> **What you should do**: Only the lines below from the one containing "Condiciones de uso" to the one containing "Denne model er foret med sort stof og" should be repeated, both included and unchanged.

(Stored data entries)
/---
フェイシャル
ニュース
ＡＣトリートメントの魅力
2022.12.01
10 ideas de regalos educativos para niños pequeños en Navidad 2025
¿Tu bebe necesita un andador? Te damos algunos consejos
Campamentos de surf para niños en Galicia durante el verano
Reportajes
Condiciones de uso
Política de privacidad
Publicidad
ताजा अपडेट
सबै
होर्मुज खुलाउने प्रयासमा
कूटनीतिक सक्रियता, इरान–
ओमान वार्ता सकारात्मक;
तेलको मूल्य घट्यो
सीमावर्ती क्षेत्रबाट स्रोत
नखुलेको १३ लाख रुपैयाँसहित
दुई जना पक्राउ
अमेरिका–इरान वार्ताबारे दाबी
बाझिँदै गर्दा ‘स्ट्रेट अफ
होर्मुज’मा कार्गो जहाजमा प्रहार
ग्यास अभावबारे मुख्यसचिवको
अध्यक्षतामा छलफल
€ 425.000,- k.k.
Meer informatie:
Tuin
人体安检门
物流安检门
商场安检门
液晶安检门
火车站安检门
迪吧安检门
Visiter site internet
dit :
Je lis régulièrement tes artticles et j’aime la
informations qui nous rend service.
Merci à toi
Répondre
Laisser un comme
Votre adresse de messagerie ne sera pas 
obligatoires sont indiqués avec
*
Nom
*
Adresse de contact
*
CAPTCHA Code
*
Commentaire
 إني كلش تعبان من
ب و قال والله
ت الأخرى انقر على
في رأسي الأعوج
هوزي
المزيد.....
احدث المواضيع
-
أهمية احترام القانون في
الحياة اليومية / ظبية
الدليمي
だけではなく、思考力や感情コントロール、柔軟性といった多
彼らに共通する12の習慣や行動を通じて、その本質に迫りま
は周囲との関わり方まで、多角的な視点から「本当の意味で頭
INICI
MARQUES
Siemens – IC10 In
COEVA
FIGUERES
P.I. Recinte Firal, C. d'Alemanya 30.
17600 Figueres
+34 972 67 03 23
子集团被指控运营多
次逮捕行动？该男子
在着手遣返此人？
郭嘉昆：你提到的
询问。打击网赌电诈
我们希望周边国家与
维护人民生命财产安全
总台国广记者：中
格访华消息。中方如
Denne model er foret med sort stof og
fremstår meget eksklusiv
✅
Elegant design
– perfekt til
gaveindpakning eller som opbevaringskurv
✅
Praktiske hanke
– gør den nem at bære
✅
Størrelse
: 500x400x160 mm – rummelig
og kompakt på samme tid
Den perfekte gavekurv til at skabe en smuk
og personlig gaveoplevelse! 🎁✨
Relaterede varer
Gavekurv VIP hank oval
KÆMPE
\---
> **Answer space**:
Condiciones de uso
Política de privacidad
Publicidad
ताजा अपडेट
सबै
होर्मुज खुलाउने प्रयासमा
कूटनीतिक सक्रियता, इरान–
ओमान वार्ता सकारात्मक;
तेलको मूल्य घट्यो
सीमावर्ती क्षेत्रबाट स्रोत
नखुलेको १३ लाख रुपैयाँसहित
दुई जना पक्राउ
अमेरिका–इरान वार्ताबारे दाबी
बाझिँदै गर्दा ‘स्ट्रेट अफ
होर्मुज’मा कार्गो जहाजमा प्रहार
ग्यास अभावबारे मुख्यसचिवको
अध्यक्षतामा छलफल
€ 425.000,- k.k.
Meer informatie:
Tuin
人体安检门
物流安检门
商场安检门
液晶安检门
火车站安检门
迪吧安检门
Visiter site internet
dit :
Je lis régulièrement tes artticles et j’aime la
informations qui nous rend service.
Merci à toi
Répondre
Laisser un comme
Votre adresse de messagerie ne sera pas 
obligatoires sont indiqués avec
*
Nom
*
Adresse de contact
*
CAPTCHA Code
*
Commentaire
 إني كلش تعبان من
ب و قال والله
ت الأخرى انقر على
في رأسي الأعوج
هوزي
المزيد.....
احدث المواضيع
-
أهمية احترام القانون في
الحياة اليومية / ظبية
الدليمي
だけではなく、思考力や感情コントロール、柔軟性といった多
彼らに共通する12の習慣や行動を通じて、その本質に迫りま
は周囲との関わり方まで、多角的な視点から「本当の意味で頭
INICI
MARQUES
Siemens – IC10 In
COEVA
FIGUERES
P.I. Recinte Firal, C. d'Alemanya 30.
17600 Figueres
+34 972 67 03 23
子集团被指控运营多
次逮捕行动？该男子
在着手遣返此人？
郭嘉昆：你提到的
询问。打击网赌电诈
我们希望周边国家与
维护人民生命财产安全
总台国广记者：中
格访华消息。中方如
Denne model er foret med sort stof og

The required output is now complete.